Is the future of your business in good hands?
If you are a business owner, or if you are thinking of starting your own business, you are familiar with the importance of planning ahead. As the backbone of your business, only you know how to run your company and which strategies to implement.
Your business is an asset. One may choose to liquidate their business when they are no longer able to manage it, or they can appoint someone to lead the business in their absence. In either event, planning ahead to solidify your wishes will benefit loved ones and business associates alike.
What is Business Succession Planning and Why is it Important?
A business succession plan identifies new company leadership contingent upon the owner’s death, incapacitation, retirement, or departure from the company. A business owner can protect their interests as well as the longevity of their business by having a solid business succession plan intact.

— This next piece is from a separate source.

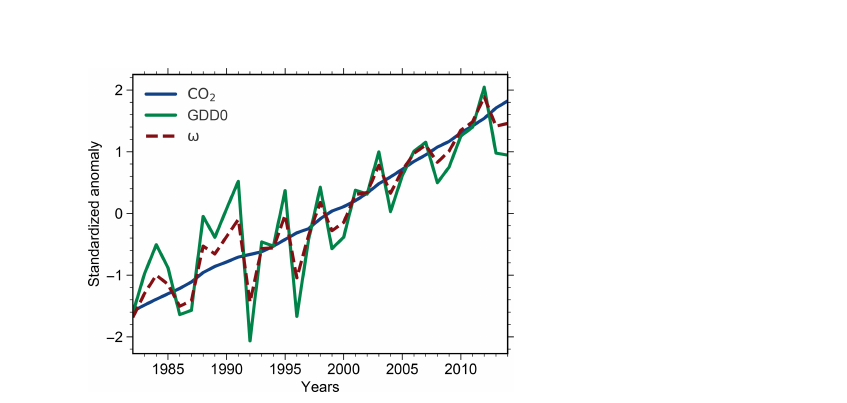
Figure A1. Standardized temporal anomalies of annual averaged atmospheric CO 2 concentration (blue solid line), area-weighted averaged GDD0 for NHLs (green solid line), and their leading principal component ω (red dashed line) in observations.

Business succession planning is especially important when it comes to the death of a company owner. In a time of loss and turbulence, beneficiaries and employees may not be up to the task of assessing business ownership or determining proper protocol. A business owner should be on the same page as employees and any potential successors.
Further, if a business owner dies without an estate plan, there is no guarantee that a business will last or that the owner’s wishes will be met. The assets of those who die intestate (without a will) are subject to the probate process, wherein State law controls the distribution of an estate.
Owners of family businesses should pay special consideration to succession planning as well as their personal estate plan. Some business owners may prefer to dissolve their business and distribute the assets to their relatives, while others find more value in keeping the company in the family.
The death or departure of an owner is a critical turning point in a family business. As such, a family business owner should place a high priority on keeping their family informed of future plans.
Estate Planning Tools
Have you considered what would happen if you became incapacitated? An advance directive, also known as a living will, can facilitate difficult medical decisions that must be made in case of your incapacitation. In this document, you may refuse or state preferences for specific medical treatment. You may also appoint an agent to make decisions on your behalf when you can no longer communicate these wishes on your own.
Power of Attorney
A Power of Attorney document is a key component of business estate planning. Even temporary incapacitation can have a strong impact on business operations. Unlike an Advance Directive, the personal representative named in a Power of Attorney document can make decisions regarding personal, financial, and legal matters. For this reason, your representative must be trustworthy and – if their decision-making authority is general– must keep your business interests in mind.
A Buy-Sell Agreement establishes the terms and conditions of ownership transfer or withdrawal. If you are in a business partnership, you may elect to have co-founders buy your share of the company. Alternately, this document may also facilitate the purchase of a business by an outsider.
A Buy-Sell Agreement is highly customizable to your business needs and preferences. However, as with other estate planning and business documents, the Do-It-Yourself method leaves room for error. An experienced business and estate planning professional can ensure an optimal succession plan.